“Right Side Up/Upside Down,” Friend, Mar. 1996, 14
Right Side Up/Upside Down
Hold a magnifying glass 1/2″ (13 mm) above a letter on a printed page and observe how the letter appears to be larger. Next, hold the glass about 2″ (5 cm) above the letter and notice how much larger it looks. Then, hold the magnifying glass 1′ (30.5 cm) or more from your eye and look at an object 10′ (3 m) or so away. What do you see?
Instead of appearing larger, the tree or house appears smaller—and upside down! The light that comes from the top and from the bottom of the distant object is almost parallel. The lens in a magnifying glass bends the light so that it eventually comes together after it passes through the lens.
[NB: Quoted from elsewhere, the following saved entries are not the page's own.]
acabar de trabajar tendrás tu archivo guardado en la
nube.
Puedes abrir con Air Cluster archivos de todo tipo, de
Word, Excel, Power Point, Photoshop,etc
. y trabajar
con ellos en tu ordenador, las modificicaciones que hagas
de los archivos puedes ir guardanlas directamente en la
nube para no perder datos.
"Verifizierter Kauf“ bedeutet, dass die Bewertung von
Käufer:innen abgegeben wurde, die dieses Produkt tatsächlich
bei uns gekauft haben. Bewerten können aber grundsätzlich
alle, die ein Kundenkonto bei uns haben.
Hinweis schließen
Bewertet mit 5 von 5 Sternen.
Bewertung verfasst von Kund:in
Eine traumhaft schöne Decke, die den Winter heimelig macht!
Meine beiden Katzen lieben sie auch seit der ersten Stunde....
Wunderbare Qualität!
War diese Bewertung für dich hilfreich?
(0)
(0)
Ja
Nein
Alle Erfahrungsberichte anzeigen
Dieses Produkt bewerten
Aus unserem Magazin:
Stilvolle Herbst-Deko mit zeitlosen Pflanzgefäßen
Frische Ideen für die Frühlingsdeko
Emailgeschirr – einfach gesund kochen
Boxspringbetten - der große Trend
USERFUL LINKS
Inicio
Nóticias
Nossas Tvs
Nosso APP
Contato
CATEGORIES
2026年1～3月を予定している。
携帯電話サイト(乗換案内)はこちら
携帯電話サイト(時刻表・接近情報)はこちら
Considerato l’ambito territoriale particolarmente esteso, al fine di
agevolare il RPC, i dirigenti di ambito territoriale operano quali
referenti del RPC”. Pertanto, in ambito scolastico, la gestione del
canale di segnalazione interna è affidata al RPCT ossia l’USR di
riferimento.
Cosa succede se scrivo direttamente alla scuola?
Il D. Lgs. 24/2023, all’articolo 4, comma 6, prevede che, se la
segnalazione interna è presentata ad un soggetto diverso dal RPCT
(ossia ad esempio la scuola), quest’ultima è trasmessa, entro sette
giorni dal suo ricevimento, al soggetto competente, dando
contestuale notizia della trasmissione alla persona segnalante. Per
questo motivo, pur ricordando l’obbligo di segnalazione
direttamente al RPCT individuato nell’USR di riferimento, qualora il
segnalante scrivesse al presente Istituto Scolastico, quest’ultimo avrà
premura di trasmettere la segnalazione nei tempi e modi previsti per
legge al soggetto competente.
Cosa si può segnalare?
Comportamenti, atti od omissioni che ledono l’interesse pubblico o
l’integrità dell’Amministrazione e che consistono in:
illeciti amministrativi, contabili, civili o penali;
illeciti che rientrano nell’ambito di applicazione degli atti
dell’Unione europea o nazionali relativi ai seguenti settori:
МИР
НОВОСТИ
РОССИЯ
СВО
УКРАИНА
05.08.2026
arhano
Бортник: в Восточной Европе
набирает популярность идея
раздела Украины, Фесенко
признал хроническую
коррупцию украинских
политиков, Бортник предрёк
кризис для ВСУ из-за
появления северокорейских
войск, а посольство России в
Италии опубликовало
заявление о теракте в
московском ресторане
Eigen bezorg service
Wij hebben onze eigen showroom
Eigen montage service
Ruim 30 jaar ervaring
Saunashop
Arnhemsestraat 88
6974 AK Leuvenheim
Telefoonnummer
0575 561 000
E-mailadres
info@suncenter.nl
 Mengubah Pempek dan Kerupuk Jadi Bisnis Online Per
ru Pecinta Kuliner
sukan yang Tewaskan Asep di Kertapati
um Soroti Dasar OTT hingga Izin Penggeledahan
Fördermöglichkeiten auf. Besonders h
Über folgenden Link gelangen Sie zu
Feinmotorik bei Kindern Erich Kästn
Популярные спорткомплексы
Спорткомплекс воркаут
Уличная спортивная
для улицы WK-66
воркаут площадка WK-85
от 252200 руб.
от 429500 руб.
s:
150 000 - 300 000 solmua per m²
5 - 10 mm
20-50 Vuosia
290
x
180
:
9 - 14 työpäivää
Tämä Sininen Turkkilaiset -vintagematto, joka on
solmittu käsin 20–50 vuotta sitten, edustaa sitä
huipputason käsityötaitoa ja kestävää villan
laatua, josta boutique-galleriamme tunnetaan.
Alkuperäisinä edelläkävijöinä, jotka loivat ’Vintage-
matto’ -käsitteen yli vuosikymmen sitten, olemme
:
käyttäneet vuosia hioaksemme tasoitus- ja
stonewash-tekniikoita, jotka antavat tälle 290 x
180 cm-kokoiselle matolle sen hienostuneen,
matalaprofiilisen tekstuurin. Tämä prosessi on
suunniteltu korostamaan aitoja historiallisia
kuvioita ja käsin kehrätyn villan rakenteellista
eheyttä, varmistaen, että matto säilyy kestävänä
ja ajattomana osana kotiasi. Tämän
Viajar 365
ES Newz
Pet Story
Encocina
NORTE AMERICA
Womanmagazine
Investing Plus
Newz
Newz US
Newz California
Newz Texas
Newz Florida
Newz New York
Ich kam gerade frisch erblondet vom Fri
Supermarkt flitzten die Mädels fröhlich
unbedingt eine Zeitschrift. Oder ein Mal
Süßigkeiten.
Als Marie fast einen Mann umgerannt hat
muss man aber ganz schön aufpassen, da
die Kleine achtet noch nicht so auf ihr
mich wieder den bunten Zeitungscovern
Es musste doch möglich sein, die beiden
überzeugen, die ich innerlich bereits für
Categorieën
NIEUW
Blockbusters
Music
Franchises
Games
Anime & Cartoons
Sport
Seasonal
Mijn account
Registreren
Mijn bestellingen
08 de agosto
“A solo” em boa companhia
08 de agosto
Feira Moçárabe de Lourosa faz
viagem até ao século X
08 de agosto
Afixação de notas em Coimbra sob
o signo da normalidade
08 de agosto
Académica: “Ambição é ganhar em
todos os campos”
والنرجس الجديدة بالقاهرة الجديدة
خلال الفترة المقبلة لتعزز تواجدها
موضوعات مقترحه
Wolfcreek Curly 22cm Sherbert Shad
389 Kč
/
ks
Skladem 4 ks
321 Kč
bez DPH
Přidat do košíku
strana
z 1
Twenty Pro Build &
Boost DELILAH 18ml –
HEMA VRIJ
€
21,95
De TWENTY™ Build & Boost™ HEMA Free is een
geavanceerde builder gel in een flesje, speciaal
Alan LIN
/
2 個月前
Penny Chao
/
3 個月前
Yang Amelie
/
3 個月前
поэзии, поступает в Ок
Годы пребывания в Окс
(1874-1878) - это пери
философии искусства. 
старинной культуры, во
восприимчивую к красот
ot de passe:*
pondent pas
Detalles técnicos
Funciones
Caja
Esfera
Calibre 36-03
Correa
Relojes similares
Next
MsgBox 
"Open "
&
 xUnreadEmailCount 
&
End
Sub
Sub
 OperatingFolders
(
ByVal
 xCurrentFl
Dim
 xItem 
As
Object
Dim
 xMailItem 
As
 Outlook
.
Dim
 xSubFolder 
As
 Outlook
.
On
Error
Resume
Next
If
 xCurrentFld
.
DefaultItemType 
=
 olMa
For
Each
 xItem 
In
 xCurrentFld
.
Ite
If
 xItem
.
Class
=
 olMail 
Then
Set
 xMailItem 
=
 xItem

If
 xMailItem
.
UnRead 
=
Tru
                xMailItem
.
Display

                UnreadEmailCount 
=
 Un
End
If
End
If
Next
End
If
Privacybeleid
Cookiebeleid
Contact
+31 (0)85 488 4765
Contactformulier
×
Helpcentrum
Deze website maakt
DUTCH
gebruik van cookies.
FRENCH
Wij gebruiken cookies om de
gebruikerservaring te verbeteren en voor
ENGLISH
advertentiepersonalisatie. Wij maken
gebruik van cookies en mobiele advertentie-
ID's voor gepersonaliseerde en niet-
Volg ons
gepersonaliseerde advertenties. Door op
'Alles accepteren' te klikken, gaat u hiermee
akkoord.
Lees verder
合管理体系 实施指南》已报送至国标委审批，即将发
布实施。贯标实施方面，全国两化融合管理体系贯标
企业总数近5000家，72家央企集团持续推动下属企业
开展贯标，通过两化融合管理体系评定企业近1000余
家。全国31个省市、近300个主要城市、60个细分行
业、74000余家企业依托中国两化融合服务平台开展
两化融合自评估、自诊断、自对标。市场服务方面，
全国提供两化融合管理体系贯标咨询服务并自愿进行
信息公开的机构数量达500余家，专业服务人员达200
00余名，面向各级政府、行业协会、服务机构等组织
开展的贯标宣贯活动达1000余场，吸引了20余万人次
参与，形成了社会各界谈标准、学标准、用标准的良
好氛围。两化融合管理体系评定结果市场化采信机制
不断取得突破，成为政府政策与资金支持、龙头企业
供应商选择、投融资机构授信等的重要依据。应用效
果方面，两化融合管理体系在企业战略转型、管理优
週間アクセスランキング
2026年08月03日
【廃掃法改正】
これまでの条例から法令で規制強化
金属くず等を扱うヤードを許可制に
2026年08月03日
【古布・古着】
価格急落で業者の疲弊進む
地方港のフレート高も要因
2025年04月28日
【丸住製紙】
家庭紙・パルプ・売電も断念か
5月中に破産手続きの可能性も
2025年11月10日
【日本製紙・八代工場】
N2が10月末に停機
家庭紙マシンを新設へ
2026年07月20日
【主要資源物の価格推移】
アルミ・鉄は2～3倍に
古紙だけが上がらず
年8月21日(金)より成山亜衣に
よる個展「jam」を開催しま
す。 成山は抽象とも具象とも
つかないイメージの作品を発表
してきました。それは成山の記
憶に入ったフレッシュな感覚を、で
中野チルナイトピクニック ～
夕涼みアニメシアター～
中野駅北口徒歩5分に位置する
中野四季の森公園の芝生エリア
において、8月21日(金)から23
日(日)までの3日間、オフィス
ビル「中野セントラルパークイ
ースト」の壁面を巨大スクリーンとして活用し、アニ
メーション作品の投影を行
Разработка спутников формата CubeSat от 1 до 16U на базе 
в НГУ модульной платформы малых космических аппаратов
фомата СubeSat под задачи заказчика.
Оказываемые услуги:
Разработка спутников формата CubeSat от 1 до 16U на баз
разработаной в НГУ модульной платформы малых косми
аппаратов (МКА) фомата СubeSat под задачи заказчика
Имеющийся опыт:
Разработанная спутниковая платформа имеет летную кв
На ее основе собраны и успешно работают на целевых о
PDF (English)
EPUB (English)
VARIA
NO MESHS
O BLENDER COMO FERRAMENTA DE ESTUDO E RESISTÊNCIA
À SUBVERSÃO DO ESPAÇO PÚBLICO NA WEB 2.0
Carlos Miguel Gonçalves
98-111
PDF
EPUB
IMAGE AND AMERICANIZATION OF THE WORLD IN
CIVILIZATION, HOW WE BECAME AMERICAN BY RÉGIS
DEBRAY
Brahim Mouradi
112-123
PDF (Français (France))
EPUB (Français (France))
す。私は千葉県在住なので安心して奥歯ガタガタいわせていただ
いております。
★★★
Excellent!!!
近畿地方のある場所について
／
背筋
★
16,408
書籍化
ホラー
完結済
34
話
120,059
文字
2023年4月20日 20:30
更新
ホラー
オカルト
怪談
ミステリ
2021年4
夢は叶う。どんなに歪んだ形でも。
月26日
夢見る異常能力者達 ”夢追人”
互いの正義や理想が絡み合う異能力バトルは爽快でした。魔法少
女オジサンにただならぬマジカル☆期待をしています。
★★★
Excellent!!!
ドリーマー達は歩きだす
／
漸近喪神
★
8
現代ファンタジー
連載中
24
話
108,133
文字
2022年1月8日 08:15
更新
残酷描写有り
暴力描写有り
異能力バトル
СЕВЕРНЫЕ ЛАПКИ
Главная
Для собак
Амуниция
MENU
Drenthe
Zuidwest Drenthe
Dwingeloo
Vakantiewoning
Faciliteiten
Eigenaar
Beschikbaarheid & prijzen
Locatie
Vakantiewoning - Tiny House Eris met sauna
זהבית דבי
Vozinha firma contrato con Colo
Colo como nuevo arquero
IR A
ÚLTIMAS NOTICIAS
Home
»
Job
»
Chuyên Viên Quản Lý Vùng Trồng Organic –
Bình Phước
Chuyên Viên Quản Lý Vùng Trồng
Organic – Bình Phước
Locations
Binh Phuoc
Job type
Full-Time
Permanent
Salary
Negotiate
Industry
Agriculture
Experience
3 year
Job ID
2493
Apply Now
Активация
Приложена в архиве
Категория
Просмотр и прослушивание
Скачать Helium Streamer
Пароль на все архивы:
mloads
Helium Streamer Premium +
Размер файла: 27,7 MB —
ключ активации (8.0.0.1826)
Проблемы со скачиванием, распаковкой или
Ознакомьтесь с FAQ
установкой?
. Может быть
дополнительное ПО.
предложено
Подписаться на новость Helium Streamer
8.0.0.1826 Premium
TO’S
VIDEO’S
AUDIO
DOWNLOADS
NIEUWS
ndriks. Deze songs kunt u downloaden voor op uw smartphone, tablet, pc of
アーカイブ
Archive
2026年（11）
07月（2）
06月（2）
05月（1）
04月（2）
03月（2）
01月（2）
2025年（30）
If the light travels through the lens and on to a distance beyond the point where it comes together, called the focal point, the light inverts, or crosses over. When the inverted light reaches your eye, the object appears to be upside down. And because the focal point for most magnifying glasses is about 10″ (25 cm), the farther you hold the lens from your eye, the smaller the object appears.
When you look at a distant object, as you move the lens from near your eye to arm’s length, the object “blurs out” when the lens is about 10″ (25 cm) from your eye and then reappears upside down and increasingly smaller as you continue to move the lens farther away.